### [DIRECTIONS FOR THIS TASK]
Repetition must be exact and must stop with the line bearing "right shoulder: (426, 217)". It begins at the first line of the records and includes no pictures.

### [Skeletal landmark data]

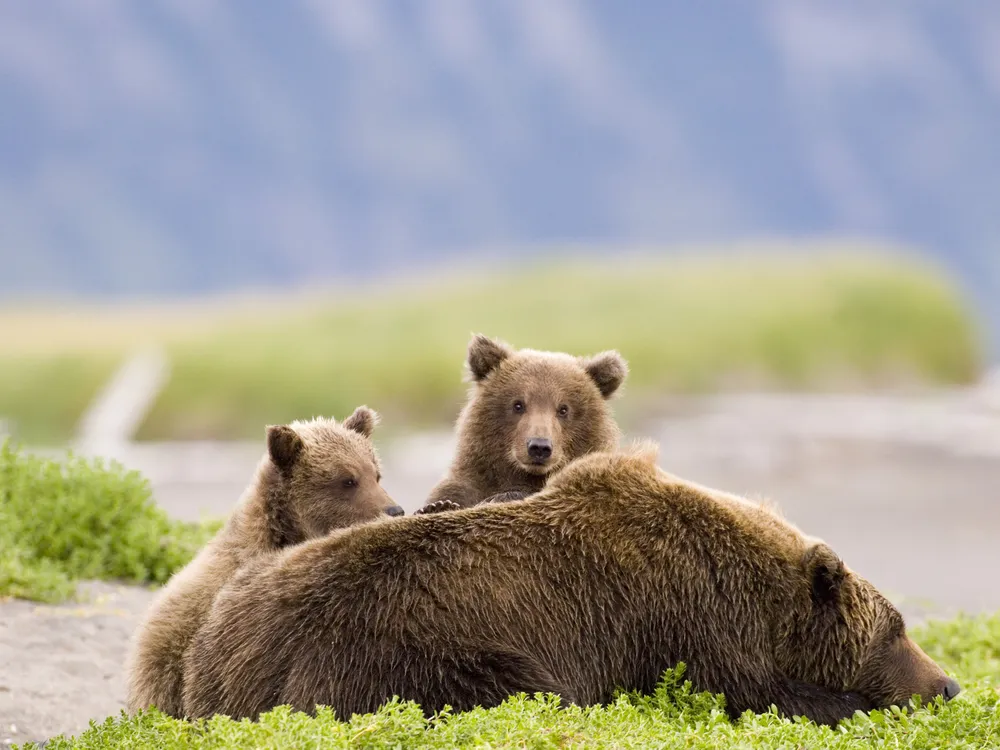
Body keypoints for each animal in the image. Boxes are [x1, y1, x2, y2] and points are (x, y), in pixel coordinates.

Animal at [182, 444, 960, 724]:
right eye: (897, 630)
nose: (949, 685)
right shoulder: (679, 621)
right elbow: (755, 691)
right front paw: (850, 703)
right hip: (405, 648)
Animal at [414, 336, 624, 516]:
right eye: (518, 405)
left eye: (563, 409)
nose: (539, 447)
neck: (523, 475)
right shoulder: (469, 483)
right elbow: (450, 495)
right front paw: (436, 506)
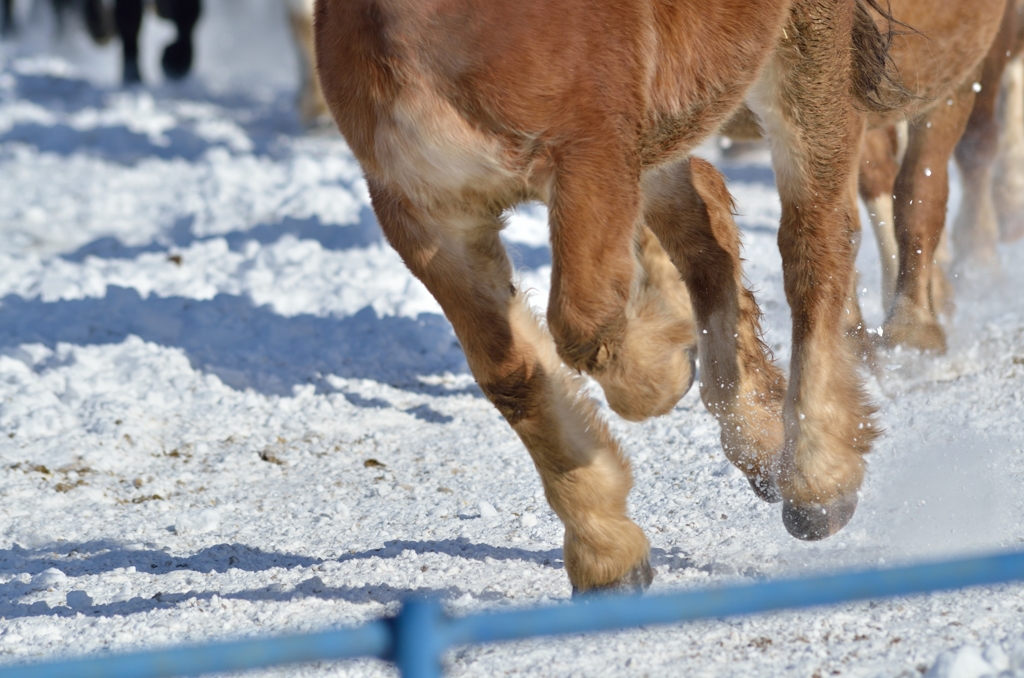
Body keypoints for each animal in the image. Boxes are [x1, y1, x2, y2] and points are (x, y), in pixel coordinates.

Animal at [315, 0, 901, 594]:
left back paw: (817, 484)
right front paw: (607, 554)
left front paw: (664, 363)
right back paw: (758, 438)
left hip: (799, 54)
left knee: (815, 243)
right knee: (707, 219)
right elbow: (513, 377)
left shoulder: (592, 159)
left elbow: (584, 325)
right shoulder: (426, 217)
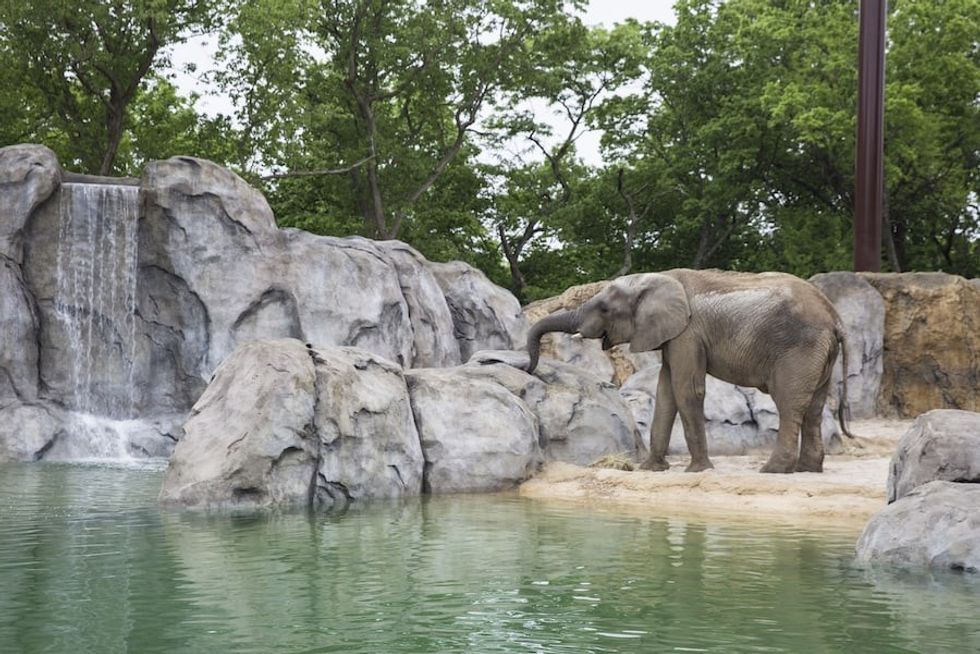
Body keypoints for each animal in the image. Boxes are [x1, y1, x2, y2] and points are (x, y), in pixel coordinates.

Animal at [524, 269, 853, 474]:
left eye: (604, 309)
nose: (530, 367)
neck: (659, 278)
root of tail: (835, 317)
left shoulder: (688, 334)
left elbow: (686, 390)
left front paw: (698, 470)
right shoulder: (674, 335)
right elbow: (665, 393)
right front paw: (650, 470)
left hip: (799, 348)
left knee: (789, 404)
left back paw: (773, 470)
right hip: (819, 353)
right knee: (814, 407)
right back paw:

### [TASK OUTPUT]
Body keypoints for each animal in the image. Boxes are [x1, y1, x2, y2] and points are (x, y), in pixel coordinates.

Animal at [182, 444, 960, 724]:
right eye: (897, 630)
nose: (949, 685)
right shoulder: (679, 621)
right elbow: (755, 691)
right front paw: (850, 703)
right hip: (405, 648)
Animal at [414, 336, 624, 516]:
right eye: (518, 405)
left eye: (563, 409)
nose: (539, 447)
neck: (523, 475)
right shoulder: (469, 483)
right elbow: (450, 495)
right front paw: (436, 506)
Body keypoints for each animal in the image. Boxes are [x1, y1, x2, y2] and points are (x, y), in pixel coordinates.

Animal at [315, 0, 901, 594]:
left back paw: (817, 484)
right front paw: (607, 554)
left front paw: (664, 363)
right back paw: (758, 438)
left hip: (799, 54)
left knee: (815, 243)
right knee: (707, 219)
right elbow: (513, 377)
left shoulder: (592, 159)
left elbow: (584, 325)
right shoulder: (426, 217)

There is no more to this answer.